Nathaniel Adam Tobias Coleman, project director at the Ubele Initiative, said many voices were missing from the Scarman Report that followed the 1981 events,

“More than 40 years later, Reclaiming Community Heritage and Empathy Museum will bring some of those voices back into the heart of Brixton. Our intervention will amplify the experiences of folx who lived through the Uprisings but are yet to be heard.

“Come to Brixton and find out why – as British poet Linton Kwesi Johnson put it – 1981 is “the most significant date in the history of black experience in Britain.

“You will learn – and not just about Black lived experience in the eighties. You will learn about our shared heritage. Because the Uprisings of 1981 are a heritage that we all, every one of us in Britain, inherit.”
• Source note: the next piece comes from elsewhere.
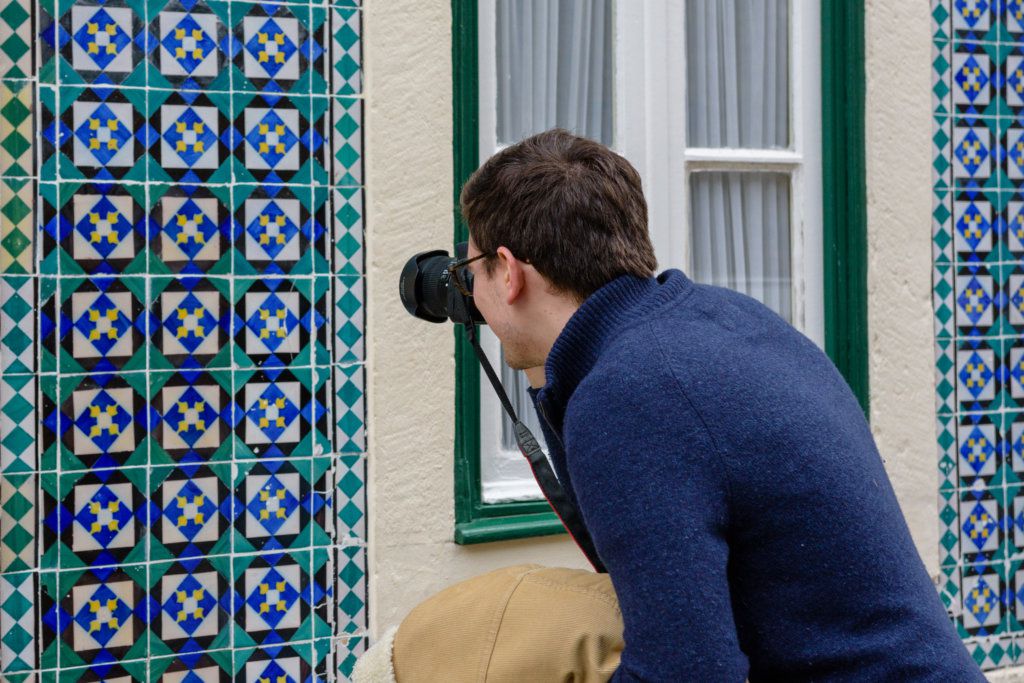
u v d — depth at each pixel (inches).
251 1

The Empathy Museum was established in 2015 by philosopher Roman Krznaric and is led by artist Clare Patey.

notes pinned to a board
You can leave a review of your experience

It uses storytelling and dialogue to explore how empathy can not only transform personal relationships, but also help to tackle global challenges such as prejudice, conflict and inequality.

A Mile in My Shoes’ shipping container shoebox has popped up in parks and public squares in 15 countries across four continents, sharing more than 500 stories and inviting over 100,000 people to walk a mile in the shoes of a stranger.

The Ubele Initiative, an African diaspora-led social enterprise, partnered people behind the pioneering Brixton-based 81 Acts of Exuberant Defiance, to strengthen its National Lottery Heritage Fund backed project: Reclaiming Community Heritage.

81 Acts of Exuberant Defiance, a grassroots strategy for social change around the legacy of the 1981 uprisings, grew from community-led conversations in Brixton beginning in 2016.

The project is backed by Friends of Windrush Square and Lambeth council.